The drug has been authorised under the brand name Altuvoct to treat and prevent bleeding in patients aged two years and older with severe or moderate cases of the genetic bleeding disorder.
Haemophilia is a rare condition resulting from insufficient levels of functioning factor VIII, a protein that is essential for blood clotting. Patients can experience bleeding episodes that can cause pain, irreversible joint damage and life-threatening haemorrhages.

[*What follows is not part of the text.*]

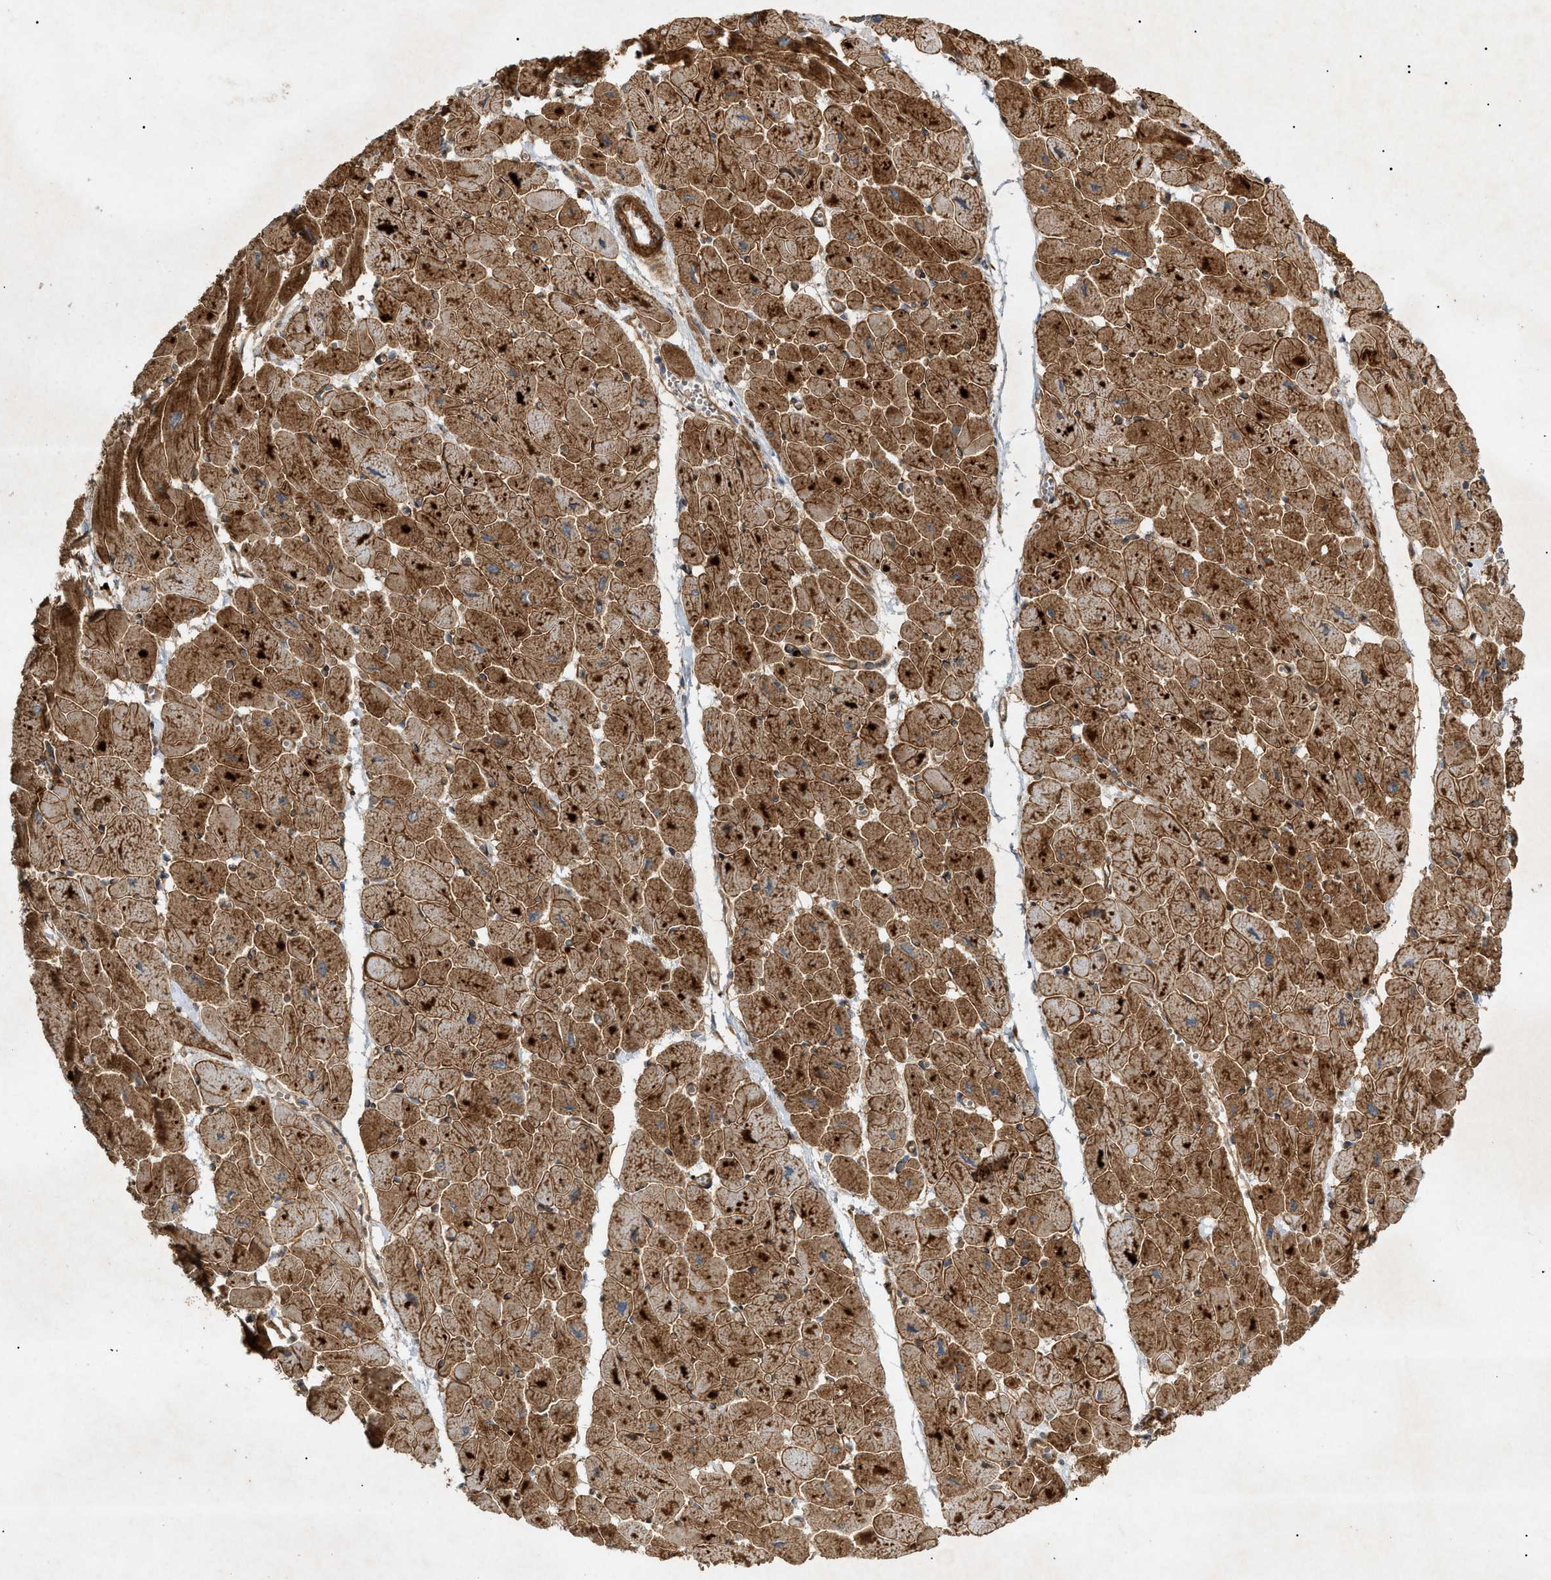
{"staining": {"intensity": "strong", "quantity": ">75%", "location": "cytoplasmic/membranous"}, "tissue": "heart muscle", "cell_type": "Cardiomyocytes", "image_type": "normal", "snomed": [{"axis": "morphology", "description": "Normal tissue, NOS"}, {"axis": "topography", "description": "Heart"}], "caption": "Immunohistochemistry (IHC) of benign heart muscle exhibits high levels of strong cytoplasmic/membranous positivity in about >75% of cardiomyocytes. (DAB (3,3'-diaminobenzidine) = brown stain, brightfield microscopy at high magnification).", "gene": "MTCH1", "patient": {"sex": "female", "age": 54}}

The active substance in Altuvoct, which is administered as an intravenous injection, replaces the missing factor VIII, helping the blood to clot and providing temporary control of the disorder.
The MHRA’s decision on the drug was based on results from the late-stage XTEND-1 study of 159 patients aged 12 years and older with severe haemophilia A.
Weekly injections of Altuvoct led to 65% of patients reporting zero overall bleeding episodes over the course of the year-long study, while the remaining 35% saw significant reductions in bleeding episodes.
Also supporting the regulator’s decision were positive results from the phase 3 XTEND-Kids trial of 74 children aged under 12 years with severe haemophilia A, as well as data from a modelling exercise of those with moderate cases of the disease.
Julian Beach, MHRA interim executive director of healthcare quality and access, said: “Patient safety is our top priority, which is why I am pleased to confirm approval of [Altuvoct] to treat and prevent bleeding in patients two years and above with severe or moderate haemophilia A.
“We’re assured that the appropriate regulatory standards of safety, quality and efficacy for the approval of this new formulation have been met. As with all products, we will keep its safety under close review.”
Sanofi and Sobi collaborate on the development and commercialisation of efanesoctocog alfa in the US, where it is marketed as Altuviiio, while Sobi has final development and commercialisation rights in Europe, North Africa, Russia and most Middle Eastern markets, with Sanofi holding these rights in North America and all other regions worldwide, excluding the Sobi territory.